--- Exercise directions ---
Of the entries below, return exactly those lines that fall between the one containing "Company Name: Custom Rubber Products, LLC" and the one containing "Citation 1 Item 4 Type of Violation: Willful", the two end lines included.

>>>

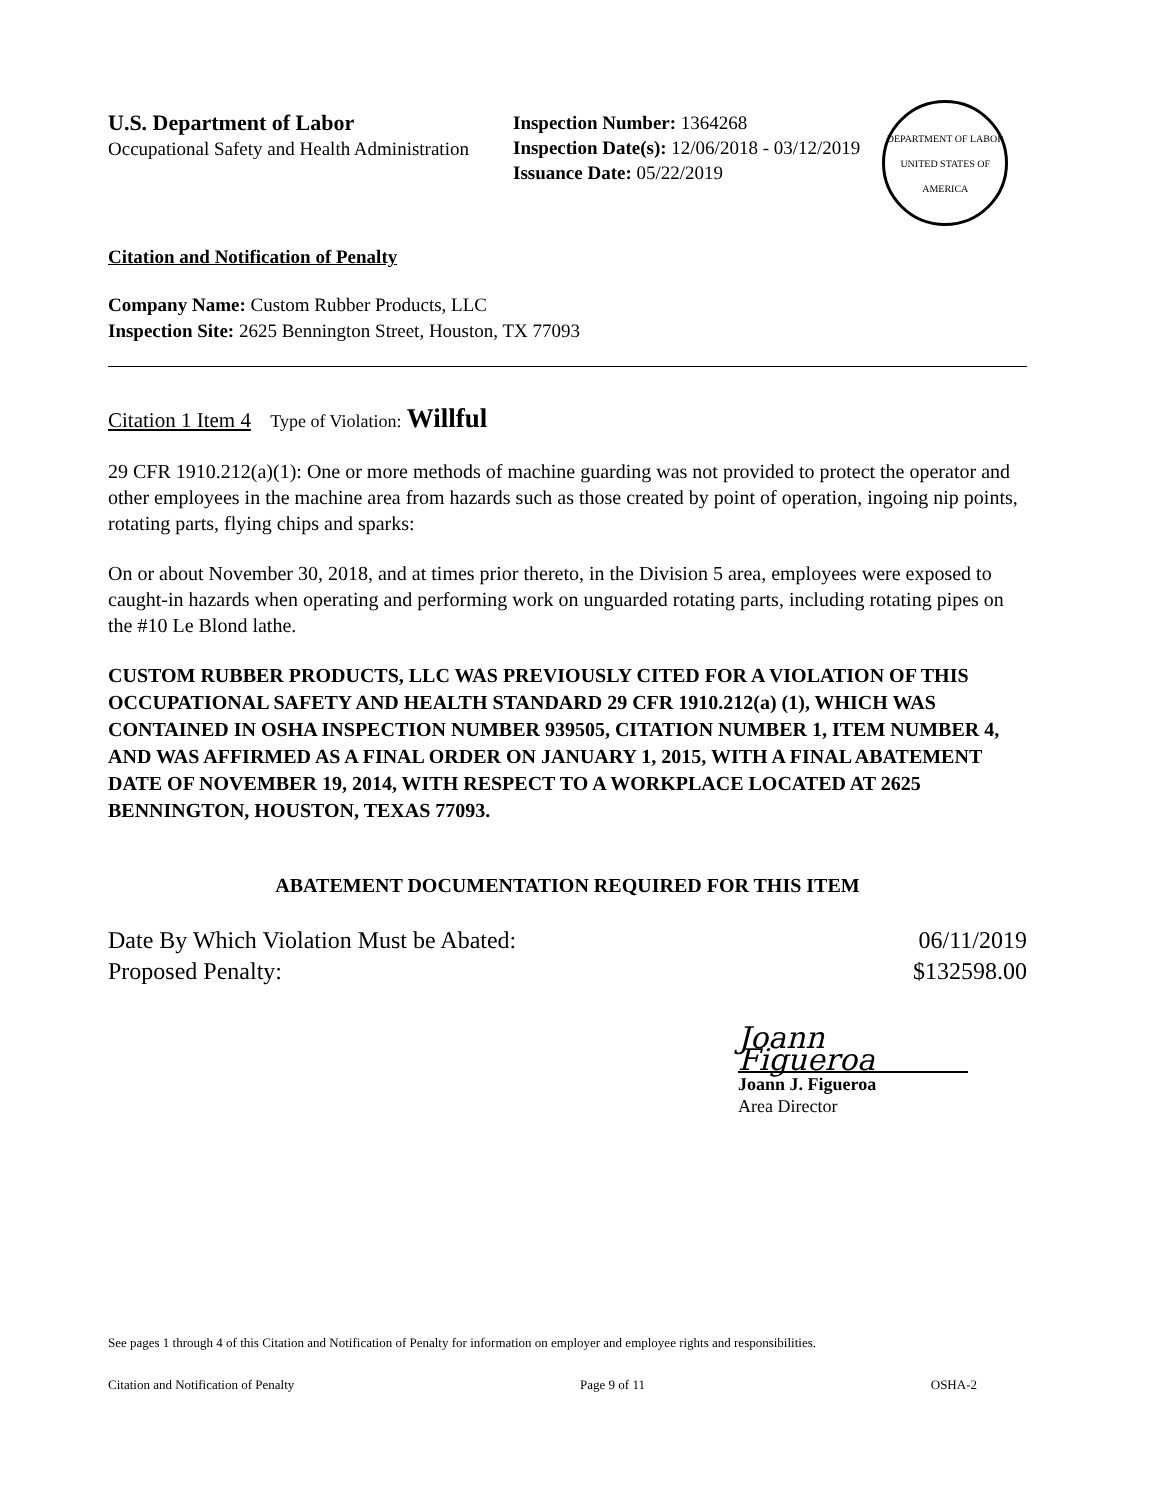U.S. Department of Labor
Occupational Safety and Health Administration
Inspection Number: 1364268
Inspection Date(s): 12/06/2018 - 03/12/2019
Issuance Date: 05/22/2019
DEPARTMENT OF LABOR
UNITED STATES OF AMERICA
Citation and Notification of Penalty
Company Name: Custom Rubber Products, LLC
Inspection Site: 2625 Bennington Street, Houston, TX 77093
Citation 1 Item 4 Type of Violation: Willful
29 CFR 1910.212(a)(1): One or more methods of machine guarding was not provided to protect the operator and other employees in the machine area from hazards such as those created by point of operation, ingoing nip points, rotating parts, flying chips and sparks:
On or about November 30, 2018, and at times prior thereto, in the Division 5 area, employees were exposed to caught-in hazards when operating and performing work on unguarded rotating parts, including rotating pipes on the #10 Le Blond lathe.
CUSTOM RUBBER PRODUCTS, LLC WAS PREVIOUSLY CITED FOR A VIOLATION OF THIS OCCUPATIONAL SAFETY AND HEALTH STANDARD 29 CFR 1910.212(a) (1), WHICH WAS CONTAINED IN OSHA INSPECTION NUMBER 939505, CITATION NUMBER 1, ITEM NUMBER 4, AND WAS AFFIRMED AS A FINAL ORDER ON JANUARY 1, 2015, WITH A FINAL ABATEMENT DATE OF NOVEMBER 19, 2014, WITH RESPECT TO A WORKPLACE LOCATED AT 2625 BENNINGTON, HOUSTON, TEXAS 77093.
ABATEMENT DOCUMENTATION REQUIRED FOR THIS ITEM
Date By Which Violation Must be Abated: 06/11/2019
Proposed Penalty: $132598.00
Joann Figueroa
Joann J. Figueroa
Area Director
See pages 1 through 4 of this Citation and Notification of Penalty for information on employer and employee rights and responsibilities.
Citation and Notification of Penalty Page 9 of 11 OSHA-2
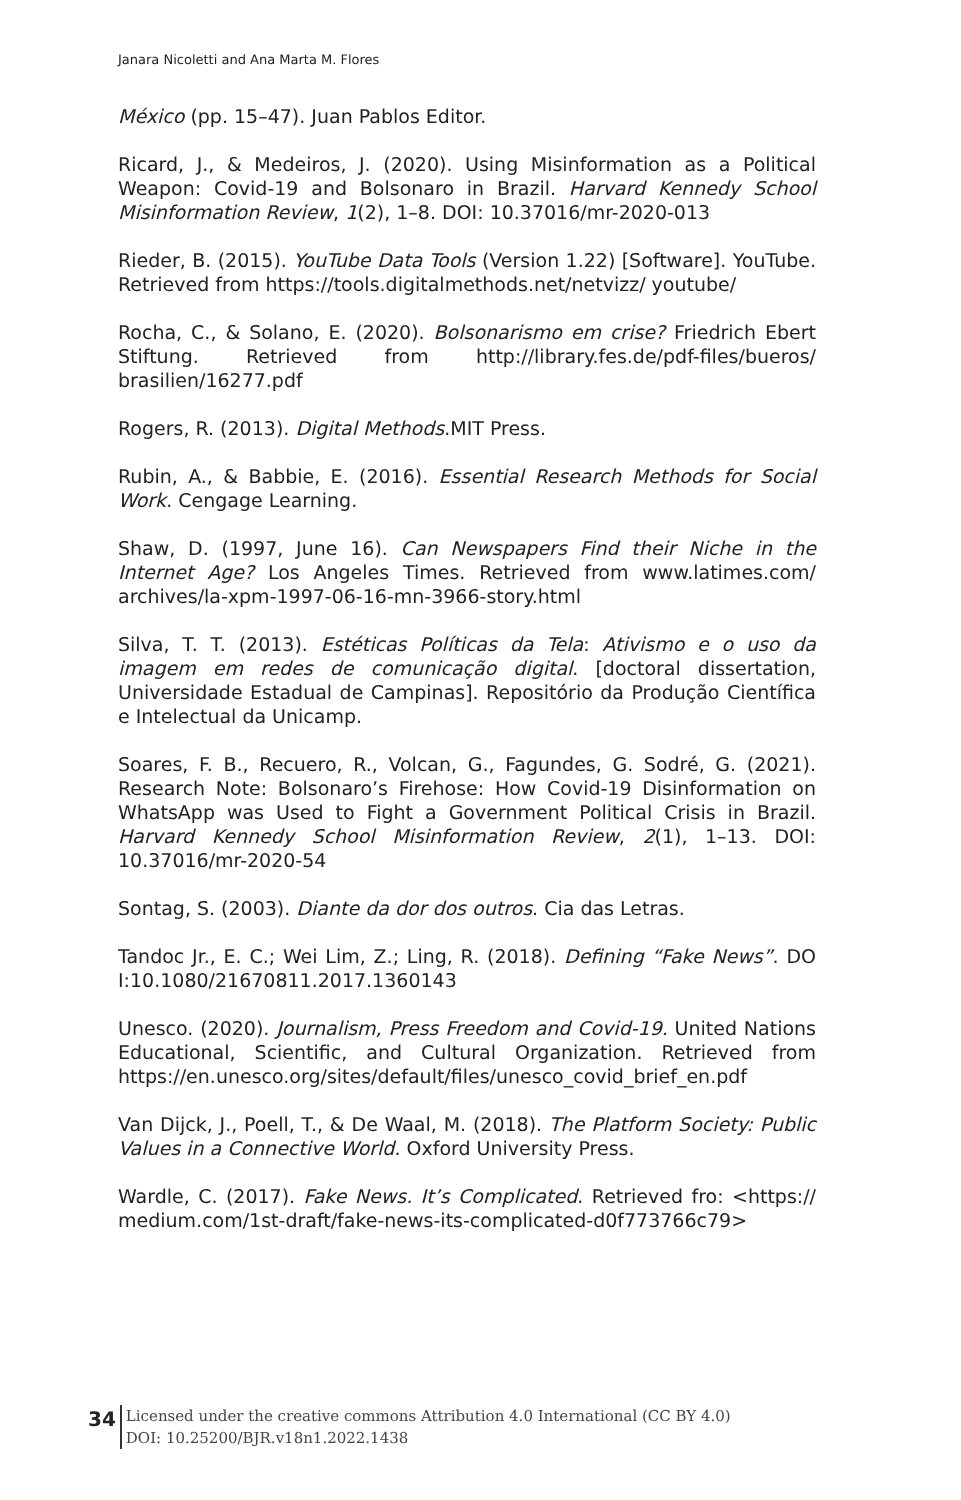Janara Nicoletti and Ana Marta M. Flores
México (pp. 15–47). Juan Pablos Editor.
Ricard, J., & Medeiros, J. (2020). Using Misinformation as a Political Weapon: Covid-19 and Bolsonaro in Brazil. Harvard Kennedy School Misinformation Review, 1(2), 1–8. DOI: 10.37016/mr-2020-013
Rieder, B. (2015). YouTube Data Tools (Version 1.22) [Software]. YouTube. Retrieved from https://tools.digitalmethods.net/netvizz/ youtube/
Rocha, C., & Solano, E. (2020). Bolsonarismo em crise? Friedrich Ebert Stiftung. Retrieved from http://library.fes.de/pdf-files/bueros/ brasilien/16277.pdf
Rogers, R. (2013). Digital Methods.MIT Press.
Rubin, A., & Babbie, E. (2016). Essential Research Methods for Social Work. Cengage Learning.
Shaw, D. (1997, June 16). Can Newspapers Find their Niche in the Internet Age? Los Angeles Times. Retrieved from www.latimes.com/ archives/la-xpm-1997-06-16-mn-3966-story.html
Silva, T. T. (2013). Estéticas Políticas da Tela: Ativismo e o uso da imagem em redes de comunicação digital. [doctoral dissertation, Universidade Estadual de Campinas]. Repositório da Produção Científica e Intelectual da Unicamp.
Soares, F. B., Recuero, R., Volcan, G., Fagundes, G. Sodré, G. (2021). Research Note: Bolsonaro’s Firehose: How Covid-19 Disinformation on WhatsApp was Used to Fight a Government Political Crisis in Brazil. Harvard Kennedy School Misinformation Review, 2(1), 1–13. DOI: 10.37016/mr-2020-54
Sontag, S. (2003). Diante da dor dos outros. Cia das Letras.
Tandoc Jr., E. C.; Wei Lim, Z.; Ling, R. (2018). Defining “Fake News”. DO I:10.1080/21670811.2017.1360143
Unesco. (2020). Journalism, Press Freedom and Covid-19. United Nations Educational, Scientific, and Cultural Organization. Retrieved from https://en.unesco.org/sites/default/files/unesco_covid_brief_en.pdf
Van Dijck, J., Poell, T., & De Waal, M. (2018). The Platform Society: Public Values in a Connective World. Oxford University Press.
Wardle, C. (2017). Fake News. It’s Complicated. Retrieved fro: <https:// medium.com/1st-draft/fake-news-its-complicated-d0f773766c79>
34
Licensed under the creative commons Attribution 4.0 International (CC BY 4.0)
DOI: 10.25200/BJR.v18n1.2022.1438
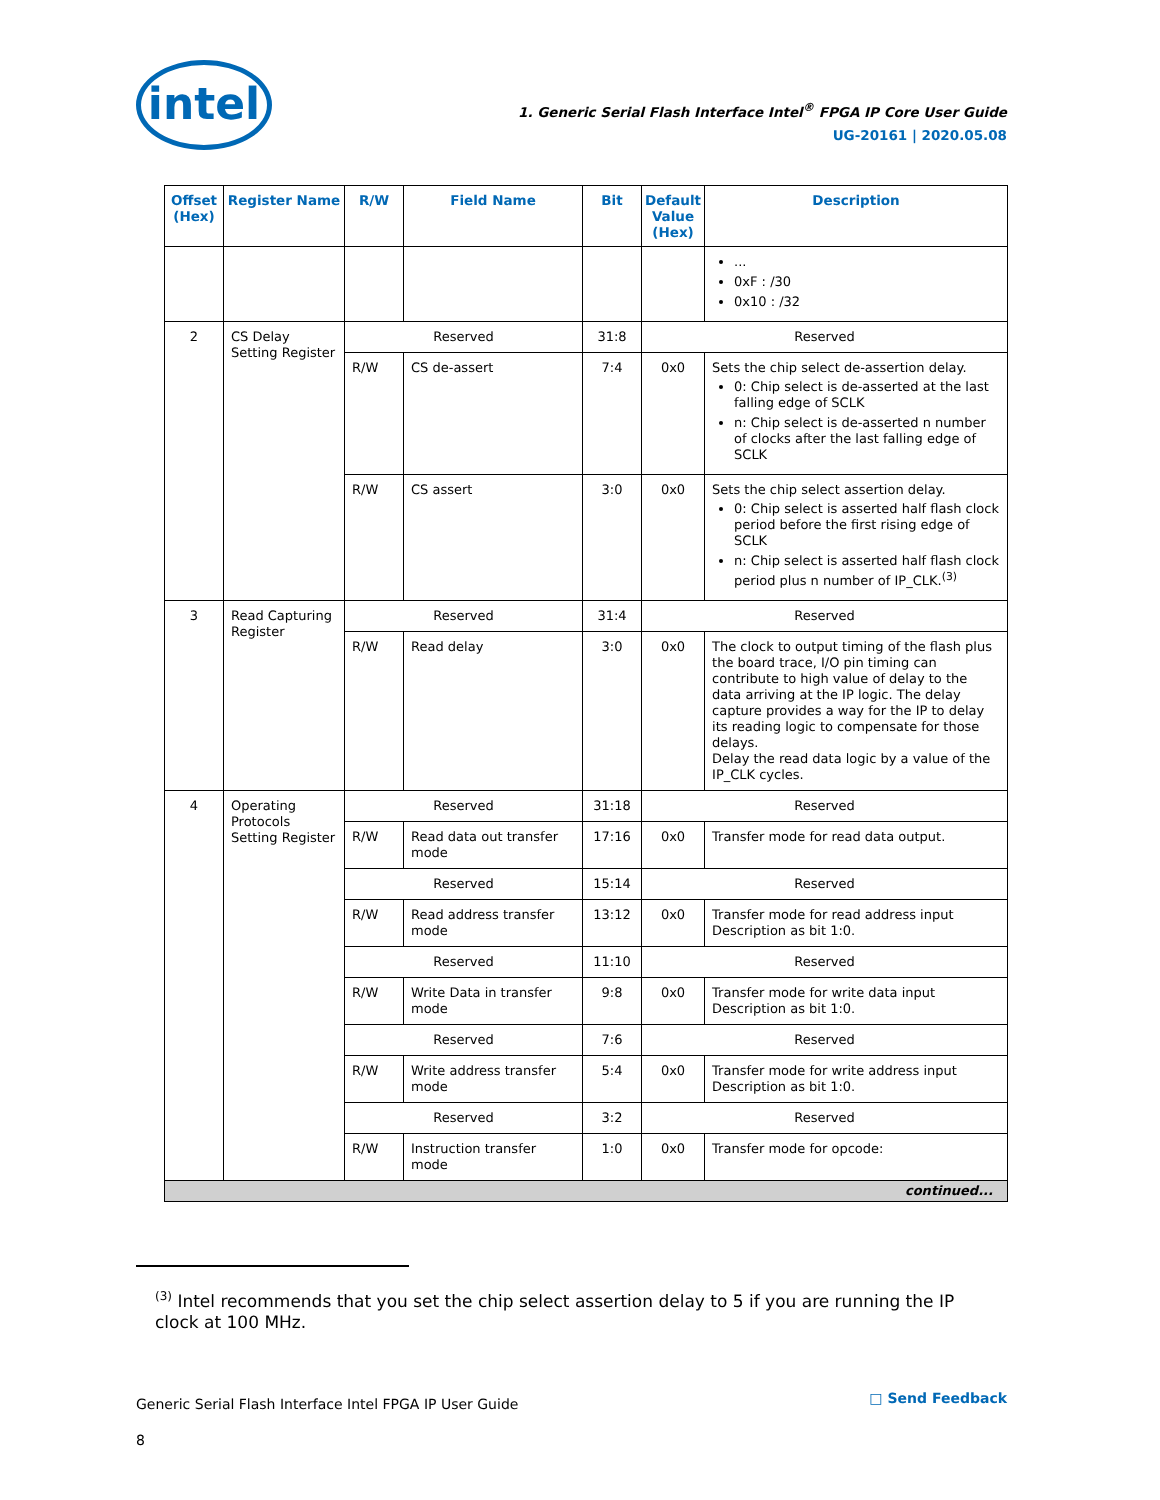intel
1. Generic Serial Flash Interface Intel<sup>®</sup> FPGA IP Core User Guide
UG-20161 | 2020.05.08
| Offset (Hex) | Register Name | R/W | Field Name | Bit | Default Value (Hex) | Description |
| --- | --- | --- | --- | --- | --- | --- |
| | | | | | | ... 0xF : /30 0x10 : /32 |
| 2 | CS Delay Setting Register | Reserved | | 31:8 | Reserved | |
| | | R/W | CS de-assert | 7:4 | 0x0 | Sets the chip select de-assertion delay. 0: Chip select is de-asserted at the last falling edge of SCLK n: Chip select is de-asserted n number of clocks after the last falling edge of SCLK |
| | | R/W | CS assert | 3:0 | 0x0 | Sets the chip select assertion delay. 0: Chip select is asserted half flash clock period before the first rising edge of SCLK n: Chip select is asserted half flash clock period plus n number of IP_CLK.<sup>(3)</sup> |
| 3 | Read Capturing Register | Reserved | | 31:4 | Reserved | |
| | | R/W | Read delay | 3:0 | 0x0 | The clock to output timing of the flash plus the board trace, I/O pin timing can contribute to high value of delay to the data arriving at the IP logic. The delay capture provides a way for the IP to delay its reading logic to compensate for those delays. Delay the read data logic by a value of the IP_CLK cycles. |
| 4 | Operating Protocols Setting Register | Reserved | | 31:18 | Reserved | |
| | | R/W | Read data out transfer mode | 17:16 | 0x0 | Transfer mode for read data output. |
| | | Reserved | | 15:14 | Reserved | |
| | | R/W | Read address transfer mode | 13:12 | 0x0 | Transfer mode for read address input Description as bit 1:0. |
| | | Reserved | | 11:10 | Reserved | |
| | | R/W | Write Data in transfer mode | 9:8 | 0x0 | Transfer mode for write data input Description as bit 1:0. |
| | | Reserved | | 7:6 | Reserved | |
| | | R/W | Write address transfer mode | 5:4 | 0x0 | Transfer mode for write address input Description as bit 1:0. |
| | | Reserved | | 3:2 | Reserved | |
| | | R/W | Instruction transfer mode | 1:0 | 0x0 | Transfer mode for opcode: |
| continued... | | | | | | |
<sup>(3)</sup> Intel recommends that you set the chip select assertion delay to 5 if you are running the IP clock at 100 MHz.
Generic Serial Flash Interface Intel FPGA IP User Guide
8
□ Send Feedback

<<<

--- Output of the task ---
Company Name: Custom Rubber Products, LLC
Inspection Site: 2625 Bennington Street, Houston, TX 77093
Citation 1 Item 4 Type of Violation: Willful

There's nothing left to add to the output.